§ Questions:
[1] Please list every response quoted in the blog post that readers sent in.
[2] According to the blog post, what is the goal of Design Affects?
[3] Summarize the blog post in two sentences.

##### Passage for review

[Note: Following up on this post, I’m getting ready to create a second freebie. But before I get too far along, I want to make sure it will help you make progress. Scroll to the bottom of the article for more details on what it is.]
Last week I posed this question to our community:
Surprisingly no one blamed Trump. (Just kidding.)
After the political dust settled, new emails, tweets and comments began coming in with responses like:
“Not knowing where to start”
“Fear of failure”
“Paying the bills”
“Being reactive rather than proactive”
“Having LOTS of ideas”
I have been extremely taken aback by the rawness and candidness of your responses. Reading and listening to your fears, frustrations and struggles makes me realize that this alone is meeting the goal of Design Affects to “put humanity back into design.”
What each of you shared are all very valid concerns, apprehensions, and struggles that, unfortunately, the majority of humanity faces. You could easily attribute these statements to people in high paying positions as much as to people seeking more meaningful work.
This is the side of human nature that can halt progress towards our dreams and visions. It can leave you caught in your head, spinning around in a sea of negative thoughts. And, if it’s all you think about, the negativity can drown and overwhelm you with feelings of hopelessness and defeat.

##########
##### Supplied records

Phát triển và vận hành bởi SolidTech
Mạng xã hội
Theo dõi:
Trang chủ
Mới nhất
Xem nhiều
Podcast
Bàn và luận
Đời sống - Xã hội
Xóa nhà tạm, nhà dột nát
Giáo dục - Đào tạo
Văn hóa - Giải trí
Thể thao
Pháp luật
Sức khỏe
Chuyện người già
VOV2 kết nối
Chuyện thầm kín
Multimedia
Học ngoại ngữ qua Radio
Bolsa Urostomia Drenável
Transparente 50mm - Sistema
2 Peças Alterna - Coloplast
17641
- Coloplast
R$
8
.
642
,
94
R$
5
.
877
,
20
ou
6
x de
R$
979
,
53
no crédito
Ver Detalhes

##########
##### Supplied records

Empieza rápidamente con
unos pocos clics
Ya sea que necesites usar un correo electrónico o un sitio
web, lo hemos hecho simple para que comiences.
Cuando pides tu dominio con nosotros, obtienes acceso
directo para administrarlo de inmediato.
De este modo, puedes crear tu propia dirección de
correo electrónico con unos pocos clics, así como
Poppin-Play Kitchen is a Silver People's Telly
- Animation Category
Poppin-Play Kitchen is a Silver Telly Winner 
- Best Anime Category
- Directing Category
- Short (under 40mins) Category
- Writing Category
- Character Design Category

##########

§ Answers per task:
[1]
- "Not knowing where to start"
- "Fear of failure"
- "Paying the bills"
- "Being reactive rather than proactive"
- "Having LOTS of ideas"

[2] To "put humanity back into design."

[3] After posing a question to the community, the writer received responses naming struggles such as not knowing where to start, fear of failure, and paying the bills. The writer calls these valid concerns that most of humanity faces and warns that dwelling on them can halt progress toward one's dreams and bring feelings of hopelessness and defeat.